Why Does 2.01 Turn Into 2.00? Avoid Double Precision Bugs in Money Calculations
The article explains how using double for monetary values can cause precision loss—turning 2.01 into 2.00—illustrates the binary representation issue, demonstrates failing code, and presents a robust solution using Java's BigDecimal with sample conversion methods and performance tests.
Background
A bug was reported where an order price that should be 2.01 was displayed as 2.00. The root cause was identified as the use of double for monetary conversion, which leads to precision loss.
Why 2.01 Becomes 2.00
Decimal numbers like 2.01 cannot be represented exactly in binary floating‑point format. In binary, 2.01 is stored as something like 000000010.009999999999999787, causing a small error that becomes visible after formatting.
Scenarios Where Decimal Conversion Fails
Any situation that converts a monetary amount to double, formats it to two decimal places, and then converts it back to an integer can lose precision. The following loop demonstrates the problem:
for (int money = 0; money < 10000; money++) {
String valueYuan = String.format("%.2f", money * 1.0 / 100);
int value = (int) (Double.valueOf(valueYuan) * 100);
if (value != money) {
System.out.println(String.format("原值: %s, 现值:%s", money, value));
}
}Running this test from 0 to 9,999 reveals 573 values with conversion errors, showing a significant probability of precision loss.

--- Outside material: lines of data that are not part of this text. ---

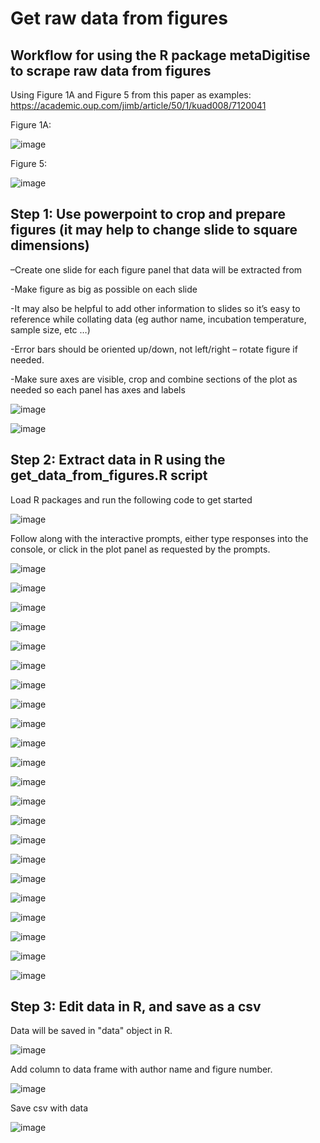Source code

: # Get raw data from figures

## Workflow for using the R package metaDigitise to scrape raw data from figures

Using Figure 1A and Figure 5 from this paper as examples: https://academic.oup.com/jimb/article/50/1/kuad008/7120041

Figure 1A:

![image](https://github.com/lgschaer/get-data-from-figures/assets/47119257/7000b08f-3680-4cc5-b5f4-ab017e12fe35)

Figure 5: 

![image](https://github.com/lgschaer/get-data-from-figures/assets/47119257/4c588434-0982-4cd7-ad70-cfa28dfcefc7)

## Step 1: Use powerpoint to crop and prepare figures (it may help to change slide to square dimensions)

–Create one slide for each figure panel that data will be extracted from

-Make figure as big as possible on each slide

-It may also be helpful to add other information to slides so it’s easy to reference while collating data (eg author name, incubation temperature, sample size, etc …)

-Error bars should be oriented up/down, not left/right – rotate figure if needed.

-Make sure axes are visible, crop and combine sections of the plot as needed so each panel has axes and labels

![image](https://github.com/lgschaer/get-data-from-figures/assets/47119257/a91013be-53a9-4079-b657-be009a60dad6)

![image](https://github.com/lgschaer/get-data-from-figures/assets/47119257/3349018f-fd75-4c31-bf0a-ca59d7d1414f)

## Step 2: Extract data in R using the get_data_from_figures.R script

Load R packages and run the following code to get started

![image](https://github.com/lgschaer/get-data-from-figures/assets/47119257/66341682-3a03-4620-86c6-10692e2db43a)

Follow along with the interactive prompts, either type responses into the console, or click in the plot panel as requested by the prompts.

![image](https://github.com/lgschaer/get-data-from-figures/assets/47119257/45c052b8-1dd6-45b0-8e5d-e12fd05836f5)

![image](https://github.com/lgschaer/get-data-from-figures/assets/47119257/11df3c29-0762-430a-9aca-6758bbedb907)

![image](https://github.com/lgschaer/get-data-from-figures/assets/47119257/3151a3bf-5880-4d46-a368-658cd7d90382)

![image](https://github.com/lgschaer/get-data-from-figures/assets/47119257/410a039b-d23c-4b5e-a6ba-6b47d43c2f8a)


![image](https://github.com/lgschaer/get-data-from-figures/assets/47119257/a8525c76-6afe-4ab3-94e1-9ee20076f5f8)


![image](https://github.com/lgschaer/get-data-from-figures/assets/47119257/49ffcc22-adcb-47c7-bcb5-f7455b2b3b38)


![image](https://github.com/lgschaer/get-data-from-figures/assets/47119257/fa440f80-6018-4ae7-b11a-95430d912c8a)


![image](https://github.com/lgschaer/get-data-from-figures/assets/47119257/60b045cf-b892-4d4f-bcda-b425e983e251)


![image](https://github.com/lgschaer/get-data-from-figures/assets/47119257/cf25e596-0c83-40db-bbc0-44cf3eb7e46e)


![image](https://github.com/lgschaer/get-data-from-figures/assets/47119257/d179a75f-442f-414a-bec3-19837a832326)


![image](https://github.com/lgschaer/get-data-from-figures/assets/47119257/5c85c0f2-25ed-4093-b652-ae30fbea68f7)


![image](https://github.com/lgschaer/get-data-from-figures/assets/47119257/aad0970d-df13-4d75-b076-1cafdda7e212)


![image](https://github.com/lgschaer/get-data-from-figures/assets/47119257/e6a810c3-a3f8-4813-8494-0961cdcd688b)


![image](https://github.com/lgschaer/get-data-from-figures/assets/47119257/568bd725-d374-4df5-a83d-e1b9950b22b7)


![image](https://github.com/lgschaer/get-data-from-figures/assets/47119257/42f0c9d3-f4a4-4ef2-b2df-026db345a269)

![image](https://github.com/lgschaer/get-data-from-figures/assets/47119257/3644fb30-a55f-495d-b27f-d6c1d1876a55)


![image](https://github.com/lgschaer/get-data-from-figures/assets/47119257/a957fe29-48e5-455f-9d86-18e290c3ed6b)


![image](https://github.com/lgschaer/get-data-from-figures/assets/47119257/6ab1a2dc-5c8f-4330-a140-1e4c8f9e29ad)


![image](https://github.com/lgschaer/get-data-from-figures/assets/47119257/84066cc6-e502-44f0-89e2-03e6b9a813f6)


![image](https://github.com/lgschaer/get-data-from-figures/assets/47119257/96145464-8069-4a45-a396-71a1288dbb61)


![image](https://github.com/lgschaer/get-data-from-figures/assets/47119257/c05e4dba-0315-4800-9ef0-69a17f228355)


![image](https://github.com/lgschaer/get-data-from-figures/assets/47119257/8bc757d8-b2be-4374-9012-5a5d6e7c1f28)


## Step 3: Edit data in R, and save as a csv

Data will be saved in "data" object in R. 

![image](https://github.com/lgschaer/get-data-from-figures/assets/47119257/6ed94c50-f484-4f53-be71-4a7a9180f56d)


Add column to data frame with author name and figure number.

![image](https://github.com/lgschaer/get-data-from-figures/assets/47119257/13666ca1-98cb-4d5a-8ec3-4ccc1f42a197)

Save csv with data

![image](https://github.com/lgschaer/get-data-from-figures/assets/47119257/b169cf4e-336a-47db-9f53-7a77f3991161)

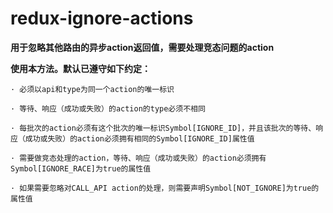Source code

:# redux-ignore-actions

**用于忽略其他路由的异步action返回值，需要处理竞态问题的action**

**使用本方法。默认已遵守如下约定：**

    · 必须以api和type为同一个action的唯一标识

    · 等待、响应（成功或失败）的action的type必须不相同

    · 每批次的action必须有这个批次的唯一标识Symbol[IGNORE_ID]，并且该批次的等待、响应（成功或失败）的action必须拥有相同的Symbol[IGNORE_ID]属性值

    · 需要做竞态处理的action，等待、响应（成功或失败）的action必须拥有Symbol[IGNORE_RACE]为true的属性值

    · 如果需要忽略对CALL_API action的处理，则需要声明Symbol[NOT_IGNORE]为true的属性值
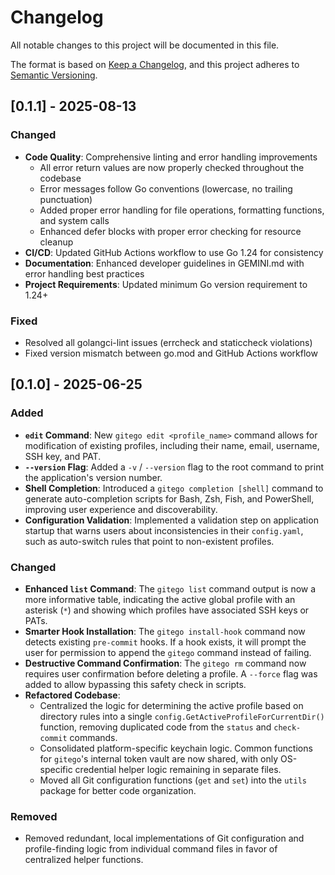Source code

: # Changelog

All notable changes to this project will be documented in this file.

The format is based on [Keep a Changelog](https://keepachangelog.com/en/1.0.0/),
and this project adheres to [Semantic Versioning](https://semver.org/spec/v2.0.0.html).

## [0.1.1] - 2025-08-13

### Changed

- **Code Quality**: Comprehensive linting and error handling improvements
  - All error return values are now properly checked throughout the codebase
  - Error messages follow Go conventions (lowercase, no trailing punctuation)
  - Added proper error handling for file operations, formatting functions, and system calls
  - Enhanced defer blocks with proper error checking for resource cleanup
- **CI/CD**: Updated GitHub Actions workflow to use Go 1.24 for consistency
- **Documentation**: Enhanced developer guidelines in GEMINI.md with error handling best practices
- **Project Requirements**: Updated minimum Go version requirement to 1.24+

### Fixed

- Resolved all golangci-lint issues (errcheck and staticcheck violations)
- Fixed version mismatch between go.mod and GitHub Actions workflow

## [0.1.0] - 2025-06-25

### Added

- **`edit` Command**: New `gitego edit <profile_name>` command allows for modification of existing profiles, including their name, email, username, SSH key, and PAT.
- **`--version` Flag**: Added a `-v` / `--version` flag to the root command to print the application's version number.
- **Shell Completion**: Introduced a `gitego completion [shell]` command to generate auto-completion scripts for Bash, Zsh, Fish, and PowerShell, improving user experience and discoverability.
- **Configuration Validation**: Implemented a validation step on application startup that warns users about inconsistencies in their `config.yaml`, such as auto-switch rules that point to non-existent profiles.

### Changed

- **Enhanced `list` Command**: The `gitego list` command output is now a more informative table, indicating the active global profile with an asterisk (`*`) and showing which profiles have associated SSH keys or PATs.
- **Smarter Hook Installation**: The `gitego install-hook` command now detects existing `pre-commit` hooks. If a hook exists, it will prompt the user for permission to append the `gitego` command instead of failing.
- **Destructive Command Confirmation**: The `gitego rm` command now requires user confirmation before deleting a profile. A `--force` flag was added to allow bypassing this safety check in scripts.
- **Refactored Codebase**:
    - Centralized the logic for determining the active profile based on directory rules into a single `config.GetActiveProfileForCurrentDir()` function, removing duplicated code from the `status` and `check-commit` commands.
    - Consolidated platform-specific keychain logic. Common functions for `gitego`'s internal token vault are now shared, with only OS-specific credential helper logic remaining in separate files.
    - Moved all Git configuration functions (`get` and `set`) into the `utils` package for better code organization.

### Removed

- Removed redundant, local implementations of Git configuration and profile-finding logic from individual command files in favor of centralized helper functions.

Safer Money Conversion with BigDecimal
Java provides BigDecimal for high‑precision arithmetic. By representing yuan as a String and fen as an int, we can implement reliable conversion methods:
public static String change2Yuan(int money) {
BigDecimal base = BigDecimal.valueOf(money);
BigDecimal yuanBase = base.divide(new BigDecimal(100));
return yuanBase.setScale(2, BigDecimal.ROUND_HALF_UP).toString();
}
public static int change2Fen(String money) {
BigDecimal base = new BigDecimal(money);
BigDecimal fenBase = base.multiply(new BigDecimal(100));
return fenBase.setScale(0, BigDecimal.ROUND_HALF_UP).intValue();
}Verification
Testing the conversion from 0 to 100,000,000 shows zero errors:
int error = 0;
long time = System.currentTimeMillis();
for (int money = 0; money < 100000000; money++) {
String valueYuan = change2Yuan(money);
int value = change2Fen(valueYuan);
if (value != money) {
error++;
}
}
System.out.println("时间:" + (System.currentTimeMillis() - time));
System.out.println(error);Performance Test
Although some claim BigDecimal hurts performance, the test above completes in roughly 2 ms for the full range, indicating acceptable overhead for most applications.
Conclusion
Any code that performs monetary conversion must avoid double to prevent precision loss. Use static analysis tools to detect such patterns and replace them with a utility class based on BigDecimal, as demonstrated.